Union boss Ian Waddell, paid tribute to the thousands of workers building the Dreadnought and Astute programmes of nuclear submarines at Barrow's shipyard.

He spoke at the at of parliament's Defence Committee after one MP criticised delays in delivery of Astute submarines.

Conservative MP Mark Francois said: "The Astute programme is not an encouraging precursor to the Dreadnought programme because if Dreadnought goes anything like Astute we'll lose continuity of the continuous at sea deterrent.

"That's why the committee is particularly concerned.

"Some of these boats are going to be delivered years later than planned."

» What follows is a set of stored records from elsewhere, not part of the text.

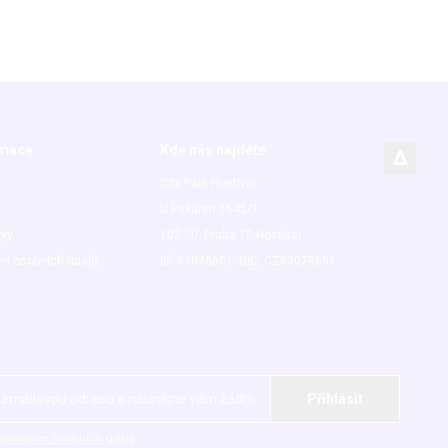
rmace
Kde nás najdete
City Park Hostivař
U Pekáren 1645/1
nky
102 00 Praha 10-Hostivař
ní osobních údajů
IČ: 63078601, DIČ: CZ63078601
acováním osobních údajů.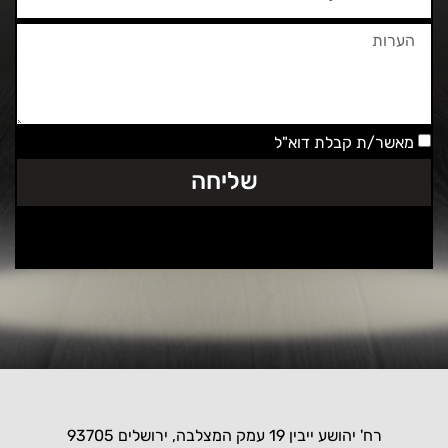
מאשר/ת קבלת דוא"ל
שליחה
רח' יהושע ייבין 19 עמק המצלבה, ירושלים 93705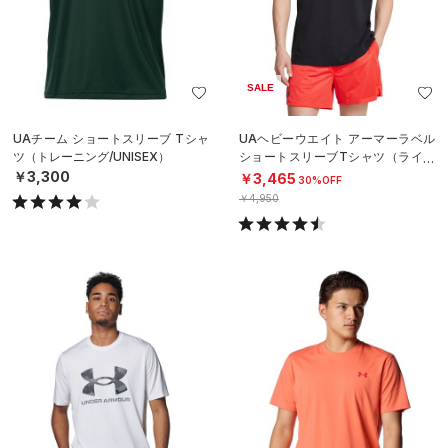
SALE
UAチーム ショートスリーブ Tシャ
UAヘビーウエイト アーマーラベル
ツ（トレーニング/UNISEX）
ショートスリーブTシャツ（ライフ
スタイル/MEN）
￥3,300
￥3,465
30%OFF
￥4,950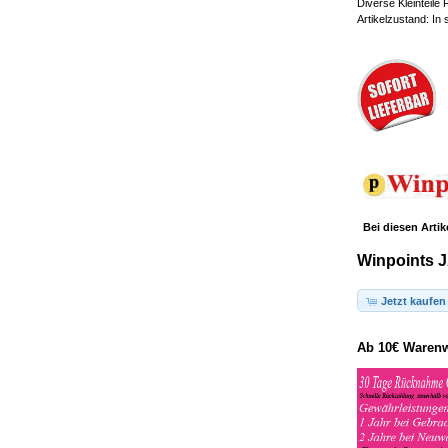
Diverse Kleinteile
Artikelzustand: In
Bei diesen Artik
Winpoints J
Jetzt kaufen
Ab 10€ Warenwe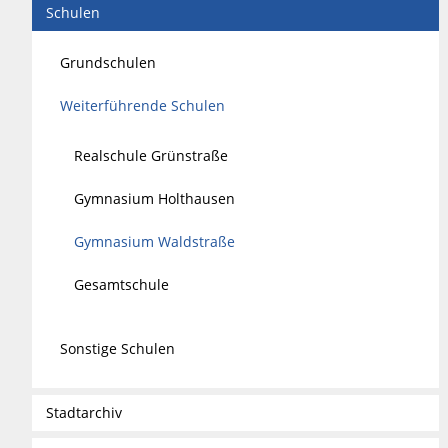
Schulen
Grundschulen
Weiterführende Schulen
Realschule Grünstraße
Gymnasium Holthausen
Gymnasium Waldstraße
Gesamtschule
Sonstige Schulen
Stadtarchiv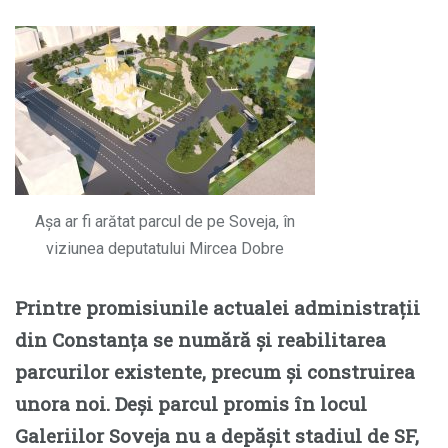
Așa ar fi arătat parcul de pe Soveja, în
viziunea deputatului Mircea Dobre
Printre promisiunile actualei administrații
din Constanța se numără și reabilitarea
parcurilor existente, precum și construirea
unora noi. Deși parcul promis în locul
Galeriilor Soveja nu a depășit stadiul de SF,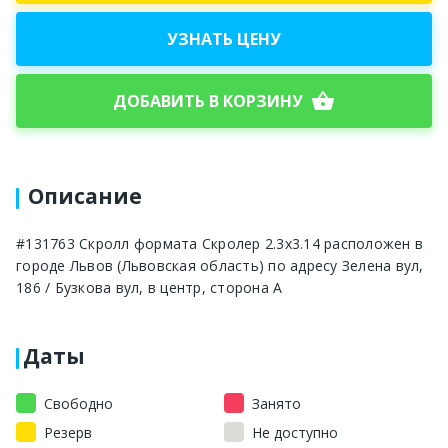
УЗНАТЬ ЦЕНУ
shopping_basket
ДОБАВИТЬ В КОРЗИНУ
Описание
#131763 Скролл формата Скролер 2.3х3.14 расположен в
городе Львов (Львовская область) по адресу Зелена вул,
186 / Бузкова вул, в центр, сторона A
Даты
Свободно
Занято
Резерв
Не доступно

But Mr Waddell hit back, saying: "All I know is those 8,000 people in Barrow are doing their absolute damnedest to deliver the boats on time, on schedule and at reasonable cost."

Mr Waddell, the general secretary, Confederation of Shipbuilding and Engineering Unions, said the shipyard needed to be guaranteed long-term orders to deliver more investment and jobs.

He said: "What you need is continuity of workforce, continuity of investment and continuity of the pipeline to keep that drum beat of work going and Barrow should be a lesson to all of us as to how long these problems will go on if you get that wrong."

A report recently revealed that completion of a Barrow-built submarine took more than two years longer than planned, amid concern over major defence projects in Britain.

A review by the National Audit Office (NAO) revealed that just eight major Ministry of Defence (MoD) programmes had between them racked up combined delays of more than 20 years.

The report said the fifth Barrow-built Astute attack submarine was delayed by 25 months, with a 'significant' increase in costs since the start of the contract.

The Ministry of Defence has insisted the Dreadnought programme is on track.